The online version of this article (https://doi.org/10.1186/s12904-017-0262-4) contains supplementary material, which is available to authorized users.
One ambition regarding palliative care is that it should be more accessible to patients and families regardless of care setting. Previous studies show many difficulties and shortcomings in the care of patients with palliative care needs in acute care facilities, but also challenges regarding efforts to implement palliative care. The aim of this study is to evaluate how the implementation of palliative care, using a combination of integration and consultation strategies, can change beliefs regarding palliative care among professionals in a surgical department.
In order to explore professionals’ experiential outcome of an educational implementation strategy, a before-after qualitative design was used. The study was based on three focus group discussions. Two discussions were conducted before introducing the implementation strategy and one was conducted after. The participants consisted of five nurses and two specialist surgeons from a surgical department in Sweden. The focus group discussions revealed a variety of different attitudes and beliefs, which were analysed using qualitative systematic text condensation.

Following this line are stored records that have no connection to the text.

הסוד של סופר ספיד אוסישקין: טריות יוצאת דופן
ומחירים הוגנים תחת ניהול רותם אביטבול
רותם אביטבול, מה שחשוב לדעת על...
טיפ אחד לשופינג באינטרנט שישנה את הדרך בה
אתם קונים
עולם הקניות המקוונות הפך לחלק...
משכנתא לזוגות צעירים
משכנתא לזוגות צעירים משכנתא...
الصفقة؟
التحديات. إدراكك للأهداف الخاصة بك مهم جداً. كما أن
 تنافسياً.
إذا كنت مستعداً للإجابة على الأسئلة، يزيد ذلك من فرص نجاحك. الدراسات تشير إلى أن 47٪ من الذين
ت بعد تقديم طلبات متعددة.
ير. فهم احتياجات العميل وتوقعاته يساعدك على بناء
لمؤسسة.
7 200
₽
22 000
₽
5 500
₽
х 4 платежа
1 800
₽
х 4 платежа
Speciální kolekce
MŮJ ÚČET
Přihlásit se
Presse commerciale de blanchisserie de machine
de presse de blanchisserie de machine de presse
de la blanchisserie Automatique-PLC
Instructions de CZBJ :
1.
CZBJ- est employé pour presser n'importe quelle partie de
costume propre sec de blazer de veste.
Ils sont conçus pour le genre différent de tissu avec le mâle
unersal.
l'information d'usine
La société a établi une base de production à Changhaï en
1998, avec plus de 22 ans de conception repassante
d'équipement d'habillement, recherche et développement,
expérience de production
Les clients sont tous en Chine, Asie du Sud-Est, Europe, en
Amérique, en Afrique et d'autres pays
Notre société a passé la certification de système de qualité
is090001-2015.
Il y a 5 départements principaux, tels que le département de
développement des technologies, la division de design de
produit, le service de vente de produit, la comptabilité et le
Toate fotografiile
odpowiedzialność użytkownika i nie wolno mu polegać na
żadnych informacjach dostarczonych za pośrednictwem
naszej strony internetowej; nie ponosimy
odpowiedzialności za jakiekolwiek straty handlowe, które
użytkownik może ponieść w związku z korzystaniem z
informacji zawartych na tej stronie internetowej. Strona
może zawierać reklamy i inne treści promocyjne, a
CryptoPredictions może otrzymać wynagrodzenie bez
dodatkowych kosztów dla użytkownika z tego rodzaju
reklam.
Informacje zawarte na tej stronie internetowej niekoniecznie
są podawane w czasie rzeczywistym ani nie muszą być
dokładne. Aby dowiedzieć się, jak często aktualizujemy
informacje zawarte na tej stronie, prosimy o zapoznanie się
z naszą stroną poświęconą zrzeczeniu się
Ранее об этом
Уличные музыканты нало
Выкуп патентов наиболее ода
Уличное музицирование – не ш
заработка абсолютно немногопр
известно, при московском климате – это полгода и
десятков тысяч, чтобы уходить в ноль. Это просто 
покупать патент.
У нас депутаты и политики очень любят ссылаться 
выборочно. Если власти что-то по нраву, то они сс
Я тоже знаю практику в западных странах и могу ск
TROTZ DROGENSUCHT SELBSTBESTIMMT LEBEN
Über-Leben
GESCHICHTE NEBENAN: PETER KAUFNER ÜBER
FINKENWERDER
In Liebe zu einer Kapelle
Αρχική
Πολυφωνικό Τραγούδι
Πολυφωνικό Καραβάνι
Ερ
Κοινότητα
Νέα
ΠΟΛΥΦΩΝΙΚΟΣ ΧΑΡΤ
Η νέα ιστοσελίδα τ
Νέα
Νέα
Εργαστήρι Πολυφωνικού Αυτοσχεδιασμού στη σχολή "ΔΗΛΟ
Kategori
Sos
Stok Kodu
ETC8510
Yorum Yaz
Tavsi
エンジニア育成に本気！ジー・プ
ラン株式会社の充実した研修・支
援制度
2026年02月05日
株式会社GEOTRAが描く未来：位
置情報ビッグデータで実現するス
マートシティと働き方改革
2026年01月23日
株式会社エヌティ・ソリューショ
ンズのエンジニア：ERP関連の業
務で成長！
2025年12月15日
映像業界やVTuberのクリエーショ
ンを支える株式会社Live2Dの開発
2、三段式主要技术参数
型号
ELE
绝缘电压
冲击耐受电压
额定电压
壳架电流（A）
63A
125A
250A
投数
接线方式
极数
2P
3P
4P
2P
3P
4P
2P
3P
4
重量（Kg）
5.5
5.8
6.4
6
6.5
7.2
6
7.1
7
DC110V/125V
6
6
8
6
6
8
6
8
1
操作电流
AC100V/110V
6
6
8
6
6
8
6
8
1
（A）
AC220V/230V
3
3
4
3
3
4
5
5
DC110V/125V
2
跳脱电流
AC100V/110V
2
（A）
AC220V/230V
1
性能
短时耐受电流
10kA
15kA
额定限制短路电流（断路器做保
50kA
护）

Beliefs regarding palliative care were identified in seven areas; the importance of palliative care, working methods in palliative care, team collaboration in palliative care, collegial support, discussions about diagnosis, symptoms at the end of life, and families of patients in palliative care. Changes in beliefs were seen in all areas except one: team collaboration in palliative care.
It is possible to change the beliefs of health care professionals in a surgical department regarding palliative care through the implementation of palliative knowledge. Beliefs were changed from an individual to a collective development where the group initiated a shared palliative working method. The changes observed were palliative care being described as more complex and participants differentiating between surgical care and palliative care.